# Please look at my new logo



## MatthewG (Jun 16, 2009)

Any feedback?


----------



## THEGOLDPRO (Jun 18, 2006)

gets the point across


----------



## Grn Mtn (Sep 21, 2004)

one of the better ones I've seen in some time, did you hire that one out?


----------



## MatthewG (Jun 16, 2009)

Yea my good friend is one of the better graphic designers in the business. The logo design is free as long as he gets all my lettering business.


----------



## Grn Mtn (Sep 21, 2004)

do both of yourselves a favor and pay him what he normally charges or something close. what if down the road you find out his lettering prices are way too much, now your annoyed and the friendship goes sour.


----------



## Brian Young (Aug 13, 2005)

I like it. It looks very professional.


----------



## jomama45 (Dec 25, 2008)

Grn Mtn;1071394 said:


> do both of yourselves a favor and pay him what he normally charges or something close. what if down the road you find out his lettering prices are way too much, now your annoyed and the friendship goes sour.

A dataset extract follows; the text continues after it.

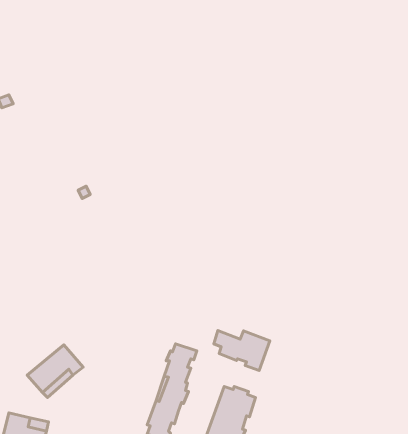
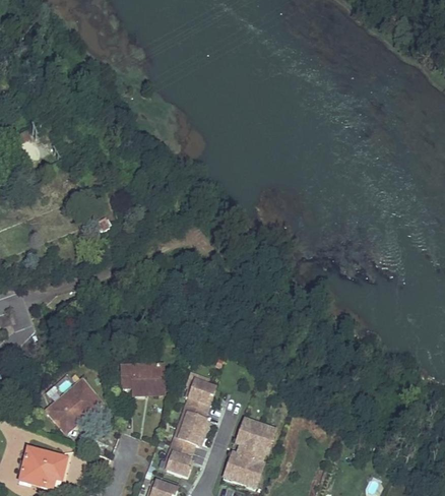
building: none -> [121,363,164,393]
building: [214,331,270,370] -> none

I agree 100% with this. I'm sure glad that I paid for the design labor years ago, and now have the ability to take the jpeg file anywhere to have the work done. The original vinyl guy I used was certainly creative and good at what he does, but extremely sloooooooooooow & lazy most of the time. To the point of needing to call him 5-10 times over the course of a few weeks just to get a response.

BTW, I think the logo looks great. :salute:


----------



## Luther (Oct 31, 2007)

I think it looks good too.

It's not amateurish or cartoonish at all....it's a nice clean look.


----------



## Jaysled (Sep 10, 2009)

MatthewG;1071334 said:


> Any feedback?


I think it looks great! Well done.


----------



## Lux Lawn (Jan 5, 2004)

Looks good.


----------



## PrecisionSnow (Jan 26, 2010)

I think the logo is awesome. Good logos can be a rear rarity!


----------



## JoeCool (Oct 29, 2009)

Great logo. I'm a vinyl guy too and the suggestion of paying him is valid. He may partly not feel comfortable charging you but if you insist he should accept. I do many freebies too and sometimes feel taken advantage of even though I refused to charge. Two thumbs up on his work.


----------



## MileHigh (Nov 6, 2007)

Kicks butt.


----------



## JeffNY (Dec 19, 2005)

I like it.


----------



## fordpsd (Aug 23, 2008)

That looks awesome, real clean and to the point.


----------



## snowman6 (Nov 15, 2009)

I like it very nice and straight to the point


----------



## yamahatim (Feb 15, 2010)

Looks Sweet!

Here is mine:


----------



## snowman6 (Nov 15, 2009)

very nice I like the Rocky Top font:salute:


----------